As those familiar with my blogs know, some of them are screeds and rants which I deem to be mentally heathy otherwise I’d have to repress my hostility and might break out in a rash. Others may range from ruminations to rambles and an occasional poem as an homage to that ragged right-hand margin. Studies have shown that those who bought my previous books are 3% smarter, healthier and luckier than the general population. They may expect to die on a Thursday instead of a Tuesday. None have come down with diphtheria, whooping cough or German measles. Their shoe laces last longer. Their honey dew melons ripen faster. Nobody was killed by a runaway trolley car and none of my readers had overdue library books. Conversely, non-readers of my past books are among those who failed to win the mega lottery, had trouble finding a parking place at Costco and had 4% more cavities and paper cuts. It has been reported that those who failed to buy my books had a higher incidence of single socks coming out of their dryer. 

Unconfirmed rumors (I just started) have it that my book will soon be released by Netflix as a full-length motion picture. It has also been reported that certain words appearing in my book, when rearranged, provide answers to questions which explain the meaning of life. However I cannot possibly comment on that.
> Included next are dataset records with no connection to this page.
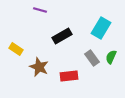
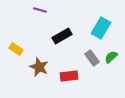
green semicircle: rotated 24 degrees clockwise
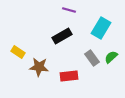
purple line: moved 29 px right
yellow rectangle: moved 2 px right, 3 px down
brown star: rotated 18 degrees counterclockwise
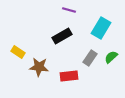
gray rectangle: moved 2 px left; rotated 70 degrees clockwise
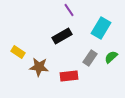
purple line: rotated 40 degrees clockwise
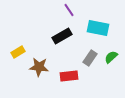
cyan rectangle: moved 3 px left; rotated 70 degrees clockwise
yellow rectangle: rotated 64 degrees counterclockwise
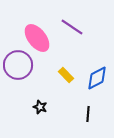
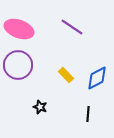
pink ellipse: moved 18 px left, 9 px up; rotated 32 degrees counterclockwise
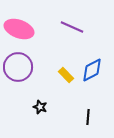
purple line: rotated 10 degrees counterclockwise
purple circle: moved 2 px down
blue diamond: moved 5 px left, 8 px up
black line: moved 3 px down
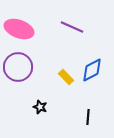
yellow rectangle: moved 2 px down
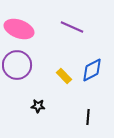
purple circle: moved 1 px left, 2 px up
yellow rectangle: moved 2 px left, 1 px up
black star: moved 2 px left, 1 px up; rotated 16 degrees counterclockwise
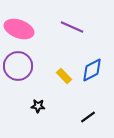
purple circle: moved 1 px right, 1 px down
black line: rotated 49 degrees clockwise
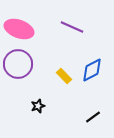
purple circle: moved 2 px up
black star: rotated 24 degrees counterclockwise
black line: moved 5 px right
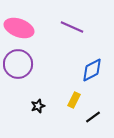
pink ellipse: moved 1 px up
yellow rectangle: moved 10 px right, 24 px down; rotated 70 degrees clockwise
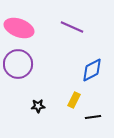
black star: rotated 16 degrees clockwise
black line: rotated 28 degrees clockwise
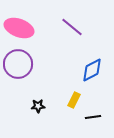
purple line: rotated 15 degrees clockwise
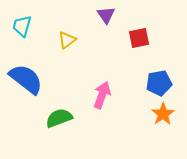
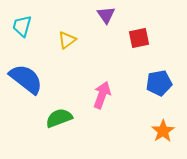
orange star: moved 17 px down
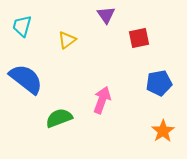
pink arrow: moved 5 px down
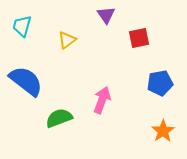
blue semicircle: moved 2 px down
blue pentagon: moved 1 px right
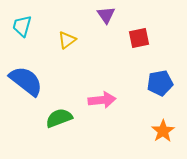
pink arrow: rotated 64 degrees clockwise
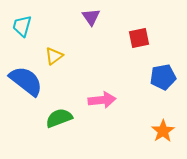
purple triangle: moved 15 px left, 2 px down
yellow triangle: moved 13 px left, 16 px down
blue pentagon: moved 3 px right, 6 px up
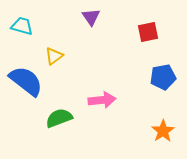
cyan trapezoid: rotated 90 degrees clockwise
red square: moved 9 px right, 6 px up
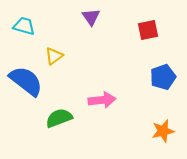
cyan trapezoid: moved 2 px right
red square: moved 2 px up
blue pentagon: rotated 10 degrees counterclockwise
orange star: rotated 20 degrees clockwise
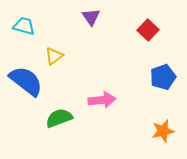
red square: rotated 35 degrees counterclockwise
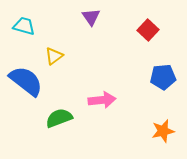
blue pentagon: rotated 15 degrees clockwise
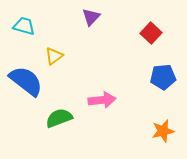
purple triangle: rotated 18 degrees clockwise
red square: moved 3 px right, 3 px down
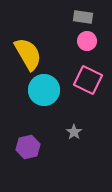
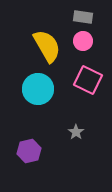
pink circle: moved 4 px left
yellow semicircle: moved 19 px right, 8 px up
cyan circle: moved 6 px left, 1 px up
gray star: moved 2 px right
purple hexagon: moved 1 px right, 4 px down
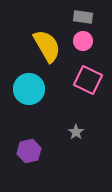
cyan circle: moved 9 px left
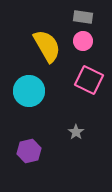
pink square: moved 1 px right
cyan circle: moved 2 px down
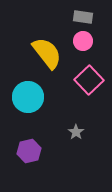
yellow semicircle: moved 7 px down; rotated 8 degrees counterclockwise
pink square: rotated 20 degrees clockwise
cyan circle: moved 1 px left, 6 px down
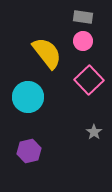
gray star: moved 18 px right
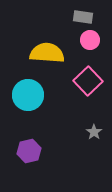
pink circle: moved 7 px right, 1 px up
yellow semicircle: rotated 48 degrees counterclockwise
pink square: moved 1 px left, 1 px down
cyan circle: moved 2 px up
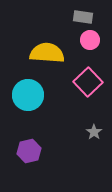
pink square: moved 1 px down
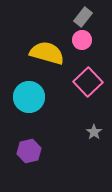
gray rectangle: rotated 60 degrees counterclockwise
pink circle: moved 8 px left
yellow semicircle: rotated 12 degrees clockwise
cyan circle: moved 1 px right, 2 px down
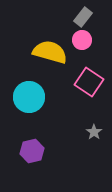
yellow semicircle: moved 3 px right, 1 px up
pink square: moved 1 px right; rotated 12 degrees counterclockwise
purple hexagon: moved 3 px right
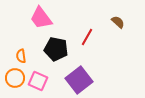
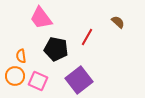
orange circle: moved 2 px up
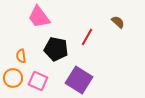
pink trapezoid: moved 2 px left, 1 px up
orange circle: moved 2 px left, 2 px down
purple square: rotated 20 degrees counterclockwise
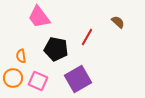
purple square: moved 1 px left, 1 px up; rotated 28 degrees clockwise
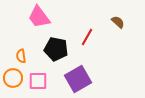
pink square: rotated 24 degrees counterclockwise
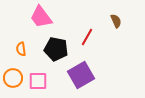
pink trapezoid: moved 2 px right
brown semicircle: moved 2 px left, 1 px up; rotated 24 degrees clockwise
orange semicircle: moved 7 px up
purple square: moved 3 px right, 4 px up
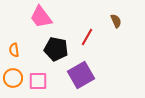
orange semicircle: moved 7 px left, 1 px down
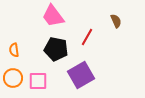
pink trapezoid: moved 12 px right, 1 px up
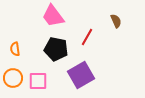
orange semicircle: moved 1 px right, 1 px up
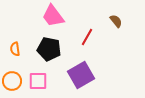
brown semicircle: rotated 16 degrees counterclockwise
black pentagon: moved 7 px left
orange circle: moved 1 px left, 3 px down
This is a multi-purpose book. It is entirely inflammable and recyclable. The book has also been used to place under uneven legs of tables. As for tor those who wish to ingest the pages as part of a high fiber diet, I cannot endorse the idea. Some of my words may be indigestible. Pages may also be removed and used to make paper airplanes particularly those with flights of fancy. 

If you want to have your book inscribed please write yourself a message you’ve always wanted to receive and I promise to sign it. Be it known that I am physically unable to write due to a neuropathy in my right hand… seriously. Having read my book you will find yourself more scintillating at cocktail parties though I cannot guarantee you will ever get invited back. It is also useful to carry with you to pass the time in the event of a power failure in an elevator. And Furthermore is a collection of short essays. I don’t like that word, blog…which reminds me of blob and glob and rhymes with slog and bog. They were written about 2 ½ to 3 ½ years ago and may serve as a chronicle of the pre-Trump days leading up to the unthinkable. 

The purchase price is $15 from Amazon. If you get it from me I can let it go for twelve bucks. If you have a coupon it is still $12. If you are a distant cousin sharing my DNA according to Ancestry.com it is still $12. Students and seniors can obtain two copies for $24….from me. It is advisable to purchase a second copy in case you leave one on the bus or the back seat of an Uber. I have just learned that Dame Judi Dench also has a book named, “And Furthermore.” How dare she trade off my title…even though she wrote hers about eight years ago? In spite of the long shadow the Bozo in the Oval has cast across the planet I still hold to the belief that there is levity and absurdity to be found in the gravity….such as this page. Thanks to all who would have me in their library.